When we arrive home, Coco stumbles getting out of the car. I hose both dogs off, but once inside Coco's back legs keep going out from under her and she cannot walk straight. I immediately think, "Oh My God, she has hip dysplasia." I have researched titanium hip replacements for dogs and they are not cheap. I begin envisioning her like one of those dogs on television with wheels for hind legs.
I call the vet and explain what has happened, and then carry her back into the car to preserve what is left of her legs. Once we arrive at the vet, Coco has made a miraculous recovery. Walking into the vet's office she shows no signs of the hip problems she displayed a mere 10 minutes ago. She even manages to bark incessantly at two kittens on display in the lobby for about 5 straight minutes.
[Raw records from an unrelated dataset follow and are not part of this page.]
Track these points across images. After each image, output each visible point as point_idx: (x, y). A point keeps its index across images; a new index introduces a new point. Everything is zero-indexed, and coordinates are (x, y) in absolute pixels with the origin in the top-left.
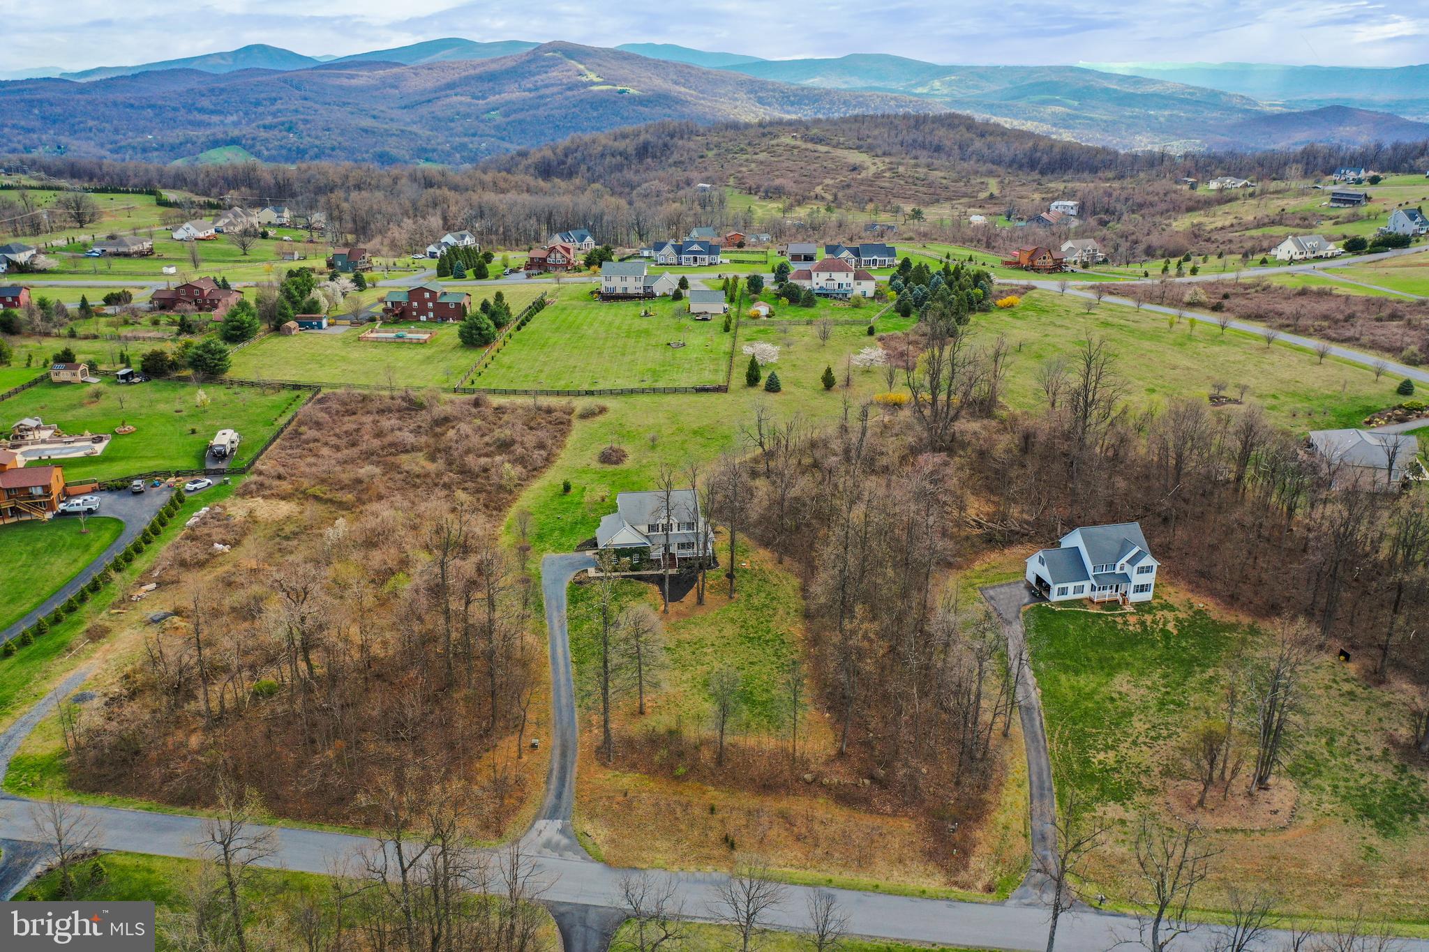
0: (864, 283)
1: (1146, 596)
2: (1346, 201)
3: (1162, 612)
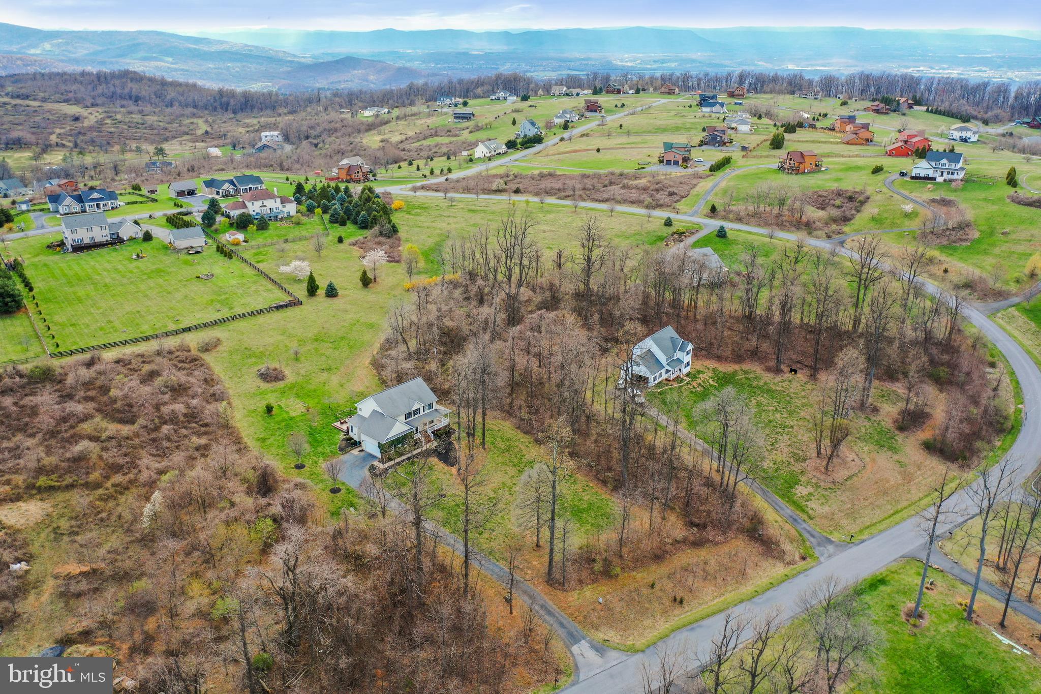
0: (287, 205)
1: (688, 369)
2: (463, 118)
3: (701, 376)
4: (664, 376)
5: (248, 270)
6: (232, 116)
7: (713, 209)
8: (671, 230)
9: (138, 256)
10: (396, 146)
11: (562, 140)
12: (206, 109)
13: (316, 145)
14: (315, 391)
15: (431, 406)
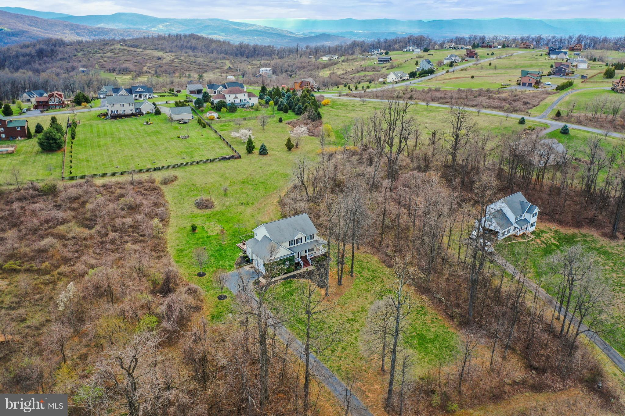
0: (252, 98)
1: (533, 228)
2: (384, 61)
3: (544, 235)
4: (512, 232)
5: (213, 135)
6: (246, 59)
7: (558, 114)
8: (523, 127)
9: (147, 123)
10: (339, 76)
11: (448, 72)
12: (231, 55)
13: (291, 76)
14: (232, 219)
15: (312, 237)
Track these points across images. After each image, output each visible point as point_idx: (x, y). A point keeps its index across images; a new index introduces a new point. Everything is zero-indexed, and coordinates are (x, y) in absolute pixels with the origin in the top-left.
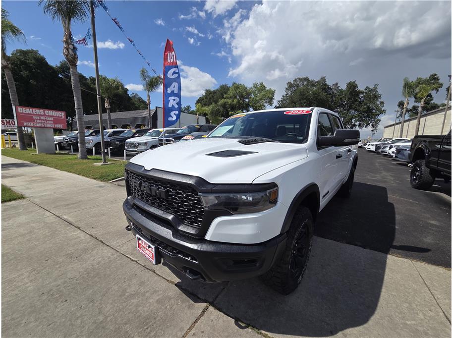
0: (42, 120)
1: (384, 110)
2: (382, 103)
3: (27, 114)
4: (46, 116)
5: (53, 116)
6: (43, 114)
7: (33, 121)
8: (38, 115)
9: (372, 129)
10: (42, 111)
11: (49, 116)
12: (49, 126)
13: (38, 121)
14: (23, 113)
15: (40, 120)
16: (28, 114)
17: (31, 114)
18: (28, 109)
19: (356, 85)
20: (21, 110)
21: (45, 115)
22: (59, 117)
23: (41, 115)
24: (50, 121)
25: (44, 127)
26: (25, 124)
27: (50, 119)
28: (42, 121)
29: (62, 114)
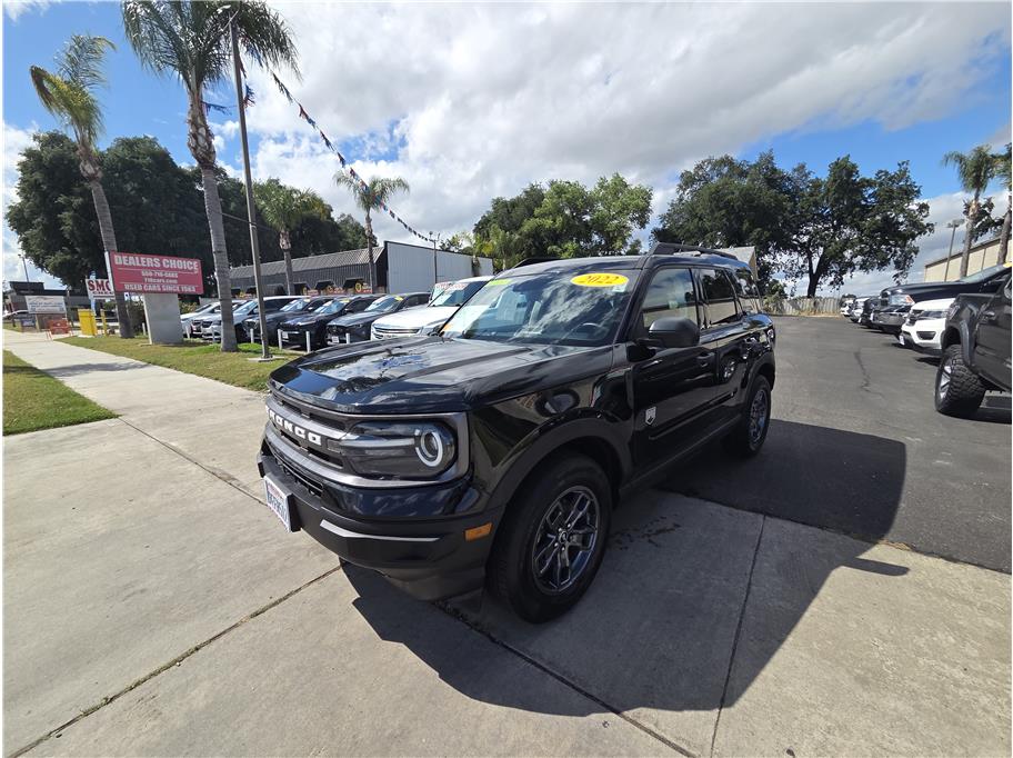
0: (158, 277)
1: (928, 225)
2: (924, 207)
3: (129, 267)
4: (166, 269)
5: (177, 270)
6: (159, 265)
7: (140, 280)
8: (150, 268)
9: (896, 272)
10: (156, 260)
11: (170, 269)
12: (170, 288)
13: (151, 280)
14: (123, 266)
15: (153, 277)
16: (132, 267)
17: (137, 267)
18: (131, 258)
19: (854, 166)
20: (120, 259)
21: (162, 268)
22: (187, 270)
23: (155, 268)
24: (172, 279)
25: (162, 292)
26: (127, 287)
27: (173, 275)
28: (159, 281)
29: (193, 266)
The vet finally calls us into her office. After thoroughly inspecting Coco's hind legs she says, "Her hips actually look really good. But I think that she may have a slight case of heat exhaustion." I should mention here that I am not an irresponsible pet owner. The day was overcast and could not have been warmer than 80 degrees or so, but it was humid. The vet assures me that Coco will make a full recovery and on our way out the door, Coco, who has been drinking water the entire visit, vomits all over the floor. A lot. The vet decides that they should keep her for observation just in case, and they hook her up to a dog IV.
$200 later (and I think that is after our 'frequent visitor' discount, as we go to the vet for everything - you might say that we are over reactors), I pick Coco up after a full day of fluids and rest. I think that we both learned a valuable lesson that day - Coco learned not to overdo it, and I learned that heat exhaustion is possible in November in Houston.